Copy the records from their start through the line containing "innovative per agevolare tutti…", inclusive, switching every "Frango" to "Galinha" and leaving everything else unchanged.

= = = = = = =

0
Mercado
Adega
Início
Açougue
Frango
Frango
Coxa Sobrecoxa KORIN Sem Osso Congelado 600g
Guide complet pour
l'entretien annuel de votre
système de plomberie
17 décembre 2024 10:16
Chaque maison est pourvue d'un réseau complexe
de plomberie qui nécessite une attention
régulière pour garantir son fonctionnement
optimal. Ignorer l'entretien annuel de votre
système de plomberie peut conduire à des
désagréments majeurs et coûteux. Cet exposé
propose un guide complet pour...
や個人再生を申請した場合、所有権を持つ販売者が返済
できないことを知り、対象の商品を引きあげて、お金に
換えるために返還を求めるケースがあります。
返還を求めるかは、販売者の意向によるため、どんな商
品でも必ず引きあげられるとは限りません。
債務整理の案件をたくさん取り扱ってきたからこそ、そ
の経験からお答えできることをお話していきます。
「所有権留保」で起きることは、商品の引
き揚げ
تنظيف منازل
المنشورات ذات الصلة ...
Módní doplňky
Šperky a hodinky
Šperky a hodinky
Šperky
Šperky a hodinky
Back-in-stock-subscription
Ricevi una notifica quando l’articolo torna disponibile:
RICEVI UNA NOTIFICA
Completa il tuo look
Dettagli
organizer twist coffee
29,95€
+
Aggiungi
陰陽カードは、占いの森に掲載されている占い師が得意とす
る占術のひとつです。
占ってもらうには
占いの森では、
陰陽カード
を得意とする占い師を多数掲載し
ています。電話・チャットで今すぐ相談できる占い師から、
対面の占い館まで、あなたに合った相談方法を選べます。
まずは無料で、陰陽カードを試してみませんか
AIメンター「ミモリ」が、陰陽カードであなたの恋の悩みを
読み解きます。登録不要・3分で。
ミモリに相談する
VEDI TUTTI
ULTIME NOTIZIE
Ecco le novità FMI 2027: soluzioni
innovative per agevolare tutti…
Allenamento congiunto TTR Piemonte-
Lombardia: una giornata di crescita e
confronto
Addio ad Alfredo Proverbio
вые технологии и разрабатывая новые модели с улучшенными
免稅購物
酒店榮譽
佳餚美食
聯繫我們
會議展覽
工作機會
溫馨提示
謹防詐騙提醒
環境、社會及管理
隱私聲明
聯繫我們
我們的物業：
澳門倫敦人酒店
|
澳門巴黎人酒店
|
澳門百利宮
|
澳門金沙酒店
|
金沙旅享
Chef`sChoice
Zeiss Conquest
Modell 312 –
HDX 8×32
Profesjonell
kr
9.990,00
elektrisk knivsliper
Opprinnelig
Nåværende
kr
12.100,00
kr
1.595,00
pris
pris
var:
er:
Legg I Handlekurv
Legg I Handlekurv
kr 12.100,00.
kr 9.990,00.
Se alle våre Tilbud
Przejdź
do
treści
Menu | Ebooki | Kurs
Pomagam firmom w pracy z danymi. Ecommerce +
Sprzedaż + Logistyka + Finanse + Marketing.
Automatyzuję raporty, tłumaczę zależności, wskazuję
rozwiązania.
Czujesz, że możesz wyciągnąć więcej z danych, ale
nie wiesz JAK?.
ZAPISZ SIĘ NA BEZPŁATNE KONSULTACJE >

= = = = = = =

[Final answer]
0
Mercado
Adega
Início
Açougue
Galinha
Galinha
Coxa Sobrecoxa KORIN Sem Osso Congelado 600g
Guide complet pour
l'entretien annuel de votre
système de plomberie
17 décembre 2024 10:16
Chaque maison est pourvue d'un réseau complexe
de plomberie qui nécessite une attention
régulière pour garantir son fonctionnement
optimal. Ignorer l'entretien annuel de votre
système de plomberie peut conduire à des
désagréments majeurs et coûteux. Cet exposé
propose un guide complet pour...
や個人再生を申請した場合、所有権を持つ販売者が返済
できないことを知り、対象の商品を引きあげて、お金に
換えるために返還を求めるケースがあります。
返還を求めるかは、販売者の意向によるため、どんな商
品でも必ず引きあげられるとは限りません。
債務整理の案件をたくさん取り扱ってきたからこそ、そ
の経験からお答えできることをお話していきます。
「所有権留保」で起きることは、商品の引
き揚げ
تنظيف منازل
المنشورات ذات الصلة ...
Módní doplňky
Šperky a hodinky
Šperky a hodinky
Šperky
Šperky a hodinky
Back-in-stock-subscription
Ricevi una notifica quando l’articolo torna disponibile:
RICEVI UNA NOTIFICA
Completa il tuo look
Dettagli
organizer twist coffee
29,95€
+
Aggiungi
陰陽カードは、占いの森に掲載されている占い師が得意とす
る占術のひとつです。
占ってもらうには
占いの森では、
陰陽カード
を得意とする占い師を多数掲載し
ています。電話・チャットで今すぐ相談できる占い師から、
対面の占い館まで、あなたに合った相談方法を選べます。
まずは無料で、陰陽カードを試してみませんか
AIメンター「ミモリ」が、陰陽カードであなたの恋の悩みを
読み解きます。登録不要・3分で。
ミモリに相談する
VEDI TUTTI
ULTIME NOTIZIE
Ecco le novità FMI 2027: soluzioni
innovative per agevolare tutti…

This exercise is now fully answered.